I find myself yearning for the comforts I once knew so well; a tender touch, a gentle kiss, warm arms to be held in, and a soft body to hold.

It is coming up on six months since I have embraced a woman, and I find myself growing sentimental again. Valentine's Day certainly did not help this at all; an ex more or less taunting me for the evening while I sat alone in the dark, ruminating. I am not nearly a dark enough person these days to be doing this.

Finding women is harder than I remember. I suppose in High school there was a large pool to draw from at any time; I was surrounded by women, in a literal sense, and was around there for some eight hours at a time.

Now I have little interaction with new people; no parties, no clubs, no bars. Just old friends with whom I've already had romance, or with whom romance has never been an option.

I am growing stagnant, I suppose. And if I am to join the millitary, it is probably for the best that I do not draw at a woman's heart before being sent off to a foreign land.



An that's enough self pity for now. =D

Thursday, January 29

Babbling

Little

Of elegy and infamy,
And faith in fire forged;
Of tireless night, endless day,
And twilight reaching towards the gods.

These words are my call and creed,
My soul and message, my love and
Shackles.

This song is my spirit, torn from flesh,
The ink of distilled life and essence.

These words are meaningless.

As so many things of me and in me,
As so many things I've become.

This song is silence given breath,
Madness trimmed and oft redacted,
Chaos stripped of elegance.

Of dull discourse and fading life,
Of entire eons lost, and precious moments gained;
Of fire's darkest passion, and light's cruelest mask...
Of time, and its loving presence.



A Rose Which Never Blooms

In the reason of time I wandered, once,
Caught in the beauty of all creatures,
Their birth and death, their passage
Through existance

Yet, as all things age, my form grew still;
I found myself lingering in moments,
And it became difficult to advance...
A second to an hour, a day, a week.

And now I find myself otherwise;
A servant in a kingdom so far removed...
A space between time, trapped in a world
That refuses to change

The beauty of a day that never ends,
Each creature caught in their own life
Statues of flesh, never to age...
Oaken pillars to never fade

I admire these things, their nature,
Outside of the reason of time
Seeing a rose that never blooms,
As eternity fades again...

Thursday, December 4

Sunder

I have a bad habit of Mystique, of Vagueness, of Huimility, of Archaic Expressions.

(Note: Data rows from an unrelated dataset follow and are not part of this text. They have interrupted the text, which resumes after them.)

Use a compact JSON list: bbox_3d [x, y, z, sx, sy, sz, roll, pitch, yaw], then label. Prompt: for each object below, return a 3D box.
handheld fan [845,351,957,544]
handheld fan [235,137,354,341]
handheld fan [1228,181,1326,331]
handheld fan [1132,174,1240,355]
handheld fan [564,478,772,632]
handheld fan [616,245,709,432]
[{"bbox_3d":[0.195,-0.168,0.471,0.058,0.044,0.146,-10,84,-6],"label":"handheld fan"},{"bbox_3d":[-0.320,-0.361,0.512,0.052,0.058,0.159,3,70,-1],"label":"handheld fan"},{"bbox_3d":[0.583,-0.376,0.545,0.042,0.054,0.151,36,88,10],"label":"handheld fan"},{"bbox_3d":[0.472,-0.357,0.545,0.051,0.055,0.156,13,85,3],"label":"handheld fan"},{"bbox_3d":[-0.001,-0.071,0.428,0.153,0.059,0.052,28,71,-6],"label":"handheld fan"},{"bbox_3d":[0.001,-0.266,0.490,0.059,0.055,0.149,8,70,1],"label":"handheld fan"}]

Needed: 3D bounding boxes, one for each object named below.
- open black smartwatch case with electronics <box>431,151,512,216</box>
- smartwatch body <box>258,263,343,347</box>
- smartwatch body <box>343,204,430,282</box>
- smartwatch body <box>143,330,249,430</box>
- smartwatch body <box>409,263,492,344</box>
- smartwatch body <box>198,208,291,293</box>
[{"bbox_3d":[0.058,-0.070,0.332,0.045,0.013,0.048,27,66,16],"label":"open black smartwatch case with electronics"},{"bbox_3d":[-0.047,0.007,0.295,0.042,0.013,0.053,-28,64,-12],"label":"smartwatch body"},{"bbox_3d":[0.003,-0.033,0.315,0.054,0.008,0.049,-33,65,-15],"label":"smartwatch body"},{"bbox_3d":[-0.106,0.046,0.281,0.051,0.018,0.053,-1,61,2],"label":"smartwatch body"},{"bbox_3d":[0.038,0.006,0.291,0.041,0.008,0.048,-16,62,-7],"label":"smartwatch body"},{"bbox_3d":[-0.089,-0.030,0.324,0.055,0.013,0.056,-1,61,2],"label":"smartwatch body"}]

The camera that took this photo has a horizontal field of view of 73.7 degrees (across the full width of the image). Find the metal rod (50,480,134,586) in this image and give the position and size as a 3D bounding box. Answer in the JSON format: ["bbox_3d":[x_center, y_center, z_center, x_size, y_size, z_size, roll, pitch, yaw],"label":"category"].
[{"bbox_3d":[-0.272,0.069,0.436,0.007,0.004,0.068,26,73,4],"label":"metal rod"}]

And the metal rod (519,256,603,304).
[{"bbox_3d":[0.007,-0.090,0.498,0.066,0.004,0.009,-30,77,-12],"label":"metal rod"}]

I cannot express myself clearly; too long have I spent inside my own head, explain things to myself with ever increasing madness colouring my words. Flowery language blooms in my muddled thoughts, 'high language' replacing the common tongue... and the common tongue is common for a reason; people understand it, it's clear, it's base and widely spread.

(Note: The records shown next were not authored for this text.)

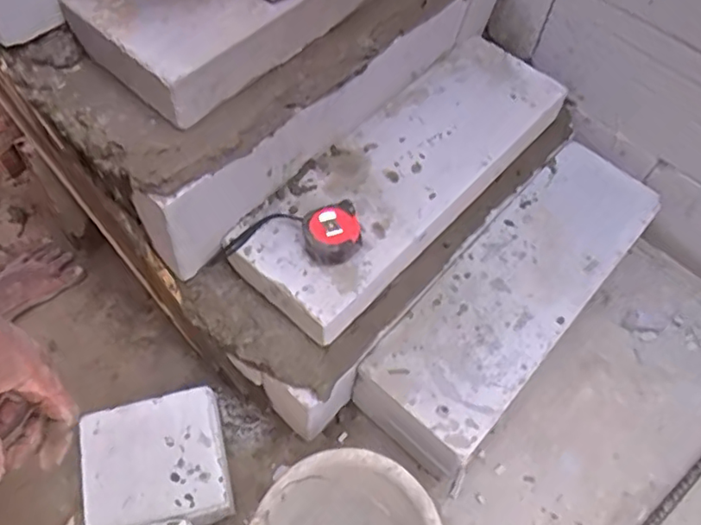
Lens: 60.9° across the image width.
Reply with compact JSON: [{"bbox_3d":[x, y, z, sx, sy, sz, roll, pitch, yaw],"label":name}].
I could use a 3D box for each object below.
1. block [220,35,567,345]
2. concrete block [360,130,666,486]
[{"bbox_3d":[0.100,-0.153,0.965,0.212,0.089,0.635,37,64,17],"label":"block"},{"bbox_3d":[0.285,0.047,1.035,0.212,0.140,0.638,38,64,17],"label":"concrete block"}]

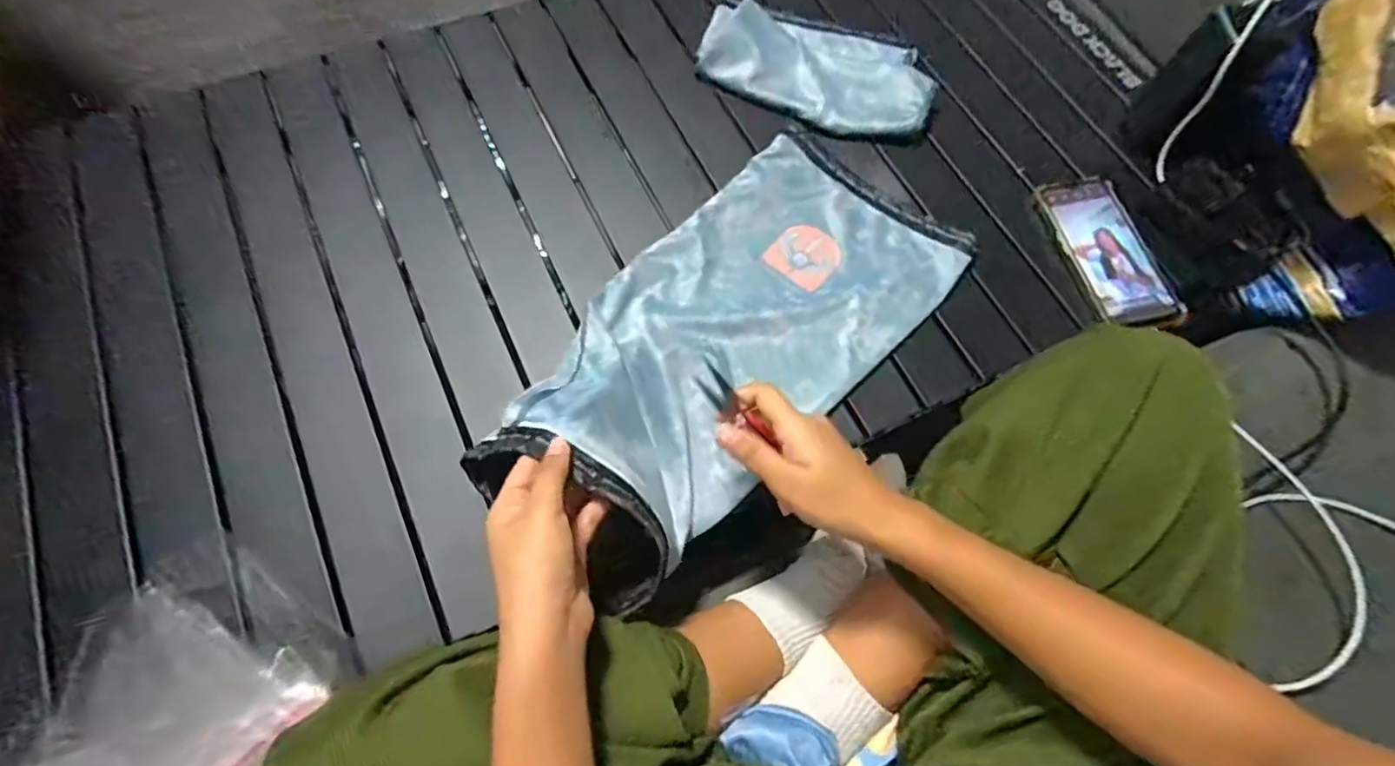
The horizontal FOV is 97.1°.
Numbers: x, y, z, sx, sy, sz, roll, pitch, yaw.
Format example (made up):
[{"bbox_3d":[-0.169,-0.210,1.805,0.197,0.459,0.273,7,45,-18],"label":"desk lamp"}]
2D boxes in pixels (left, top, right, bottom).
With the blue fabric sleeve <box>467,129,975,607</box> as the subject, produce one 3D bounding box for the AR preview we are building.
[{"bbox_3d":[0.040,-0.057,0.511,0.207,0.086,0.415,40,63,14],"label":"blue fabric sleeve"}]

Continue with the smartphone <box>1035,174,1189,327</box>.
[{"bbox_3d":[0.390,-0.129,0.584,0.082,0.016,0.164,-15,70,-7],"label":"smartphone"}]

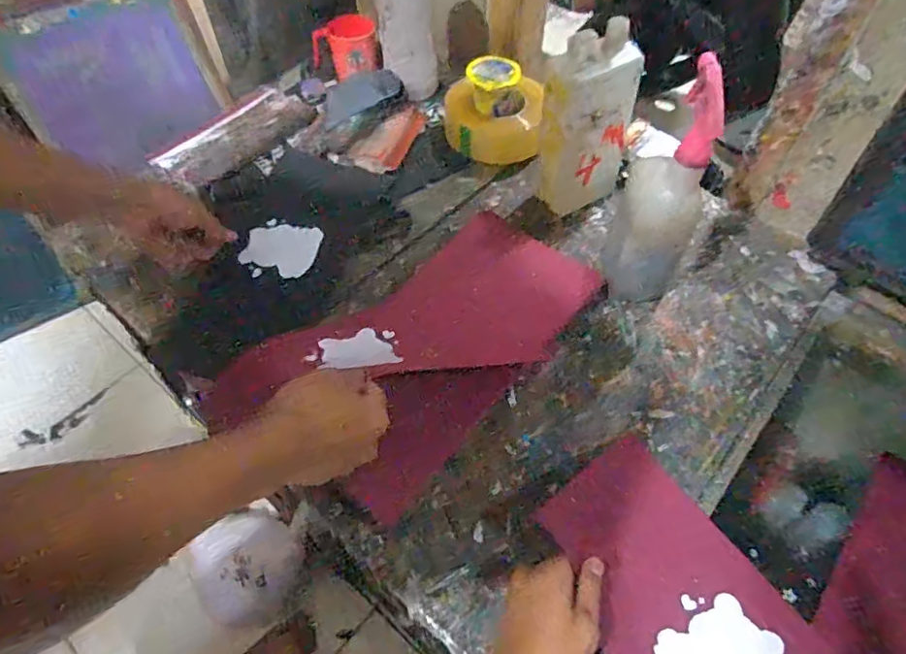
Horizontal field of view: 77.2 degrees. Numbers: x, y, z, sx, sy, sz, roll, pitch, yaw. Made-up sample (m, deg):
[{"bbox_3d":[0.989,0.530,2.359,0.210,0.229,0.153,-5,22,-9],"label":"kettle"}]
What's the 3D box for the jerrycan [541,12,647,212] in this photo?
[{"bbox_3d":[0.160,-0.234,0.678,0.100,0.208,0.075,-29,59,-21],"label":"jerrycan"}]

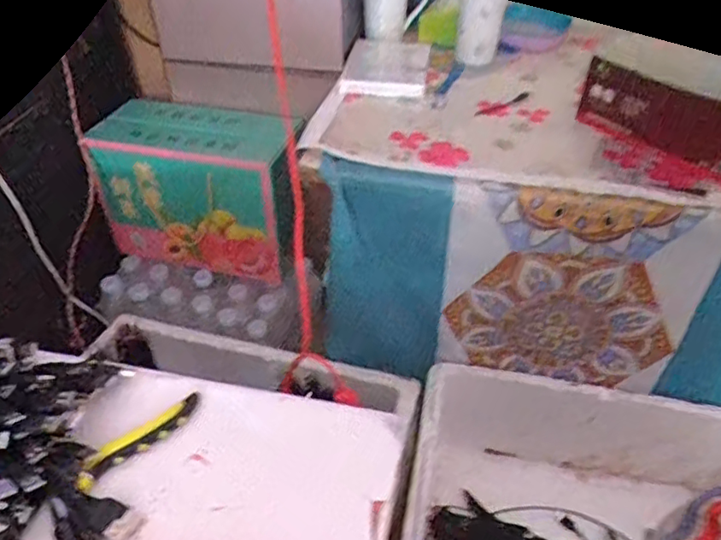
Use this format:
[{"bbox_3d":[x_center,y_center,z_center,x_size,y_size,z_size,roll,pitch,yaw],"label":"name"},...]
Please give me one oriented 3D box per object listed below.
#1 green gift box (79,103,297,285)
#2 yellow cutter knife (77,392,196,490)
[{"bbox_3d":[-0.262,-0.137,1.001,0.323,0.230,0.155,13,42,13],"label":"green gift box"},{"bbox_3d":[-0.169,0.132,0.454,0.019,0.015,0.103,33,50,31],"label":"yellow cutter knife"}]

Poetic language and form inundate my thoughts; it is why my writings twist so, and why I cannot speak clearly; my thoughts do not translate to spoken language, my madness bars my tongue from wagging with silver syllables...

So I mumble, and stumble, and hesitate to speak; so I am brash among friends, and silent among strangers, letting my deep bass rumble forth on rare occasions, holding my tongue for fear of shame and the rapid, rapid speech my tripping syllables take.